Passage to read
Ah yeah, I remember being on citalopram briefly about 10 years ago. I don't think it agreed with me, sadly. I'm on 120mg duloxetine (split dose) per day now but it doesn't seem to stop me being anxious. Maybe they can add something to my current thing. Sorry, diverting the topic a bit!

hermitical

Another one here. "Mixed neurodevelopmental disorder". Dx just over 18 months ago, aged 46.
Was investigating ADHD and I thought there was no in-county service so went private. Psychiatrist quickly brought up the autistic angle. More tomorrow...

Great White Ape

First of all, congratulations on your diagnosis. I was diagnosed at 20 by a speech and language therapist, but only so I could access DSA funding and support. Otherwise, I'm not sure I would have bothered. Like you, it was my mum, a paediatric nurse, who realised early on there was something 'amiss' with me (unresponsive to physical contact, happy starting into space for hours, obsessed with numbers and jigsaws), and I grew up without ever really questioning that ASC best explained my behaviour. The severe language delay was apparently the clincher (knocks me over to ASC rather than Asperger's), and I would always have trouble initiating conversations, a trait which persists to this day.

I suppose it was more of a hard-earned victory for my mum, who, again like yours, had tried and fought for years to get me some support. The primary and secondary education system let her down spectacularly on this front, either by playing dumb and pretending my condition didn't exist or dismissing my case on the grounds that "we never had a student with this before", and this definitely contributed to my feeling that getting a diagnosis would be a similar waste of time.

But I am kind of glad I went through with it, even if it just confirmed what I already knew. And, if nothing else, it is good in the sense that it gives teachers and employers a tangible framework to refer to when they might otherwise assume I'm being an obstinate, uncooperative weirdo. Nothing worse than not having a name put to your weirdness.

The task
Answer these questions using the forum posts:
1. What daily dose of duloxetine is the first poster taking?
2. At what age was hermitical diagnosed?
3. Who diagnosed Great White Ape at age 20?
The records that follow come from a separate source.

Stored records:
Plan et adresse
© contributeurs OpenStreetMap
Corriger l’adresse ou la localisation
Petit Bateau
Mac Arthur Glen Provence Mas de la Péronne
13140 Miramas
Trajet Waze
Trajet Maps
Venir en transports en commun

Task response
1. 120mg per day, as a split dose.
2. At 46.
3. A speech and language therapist.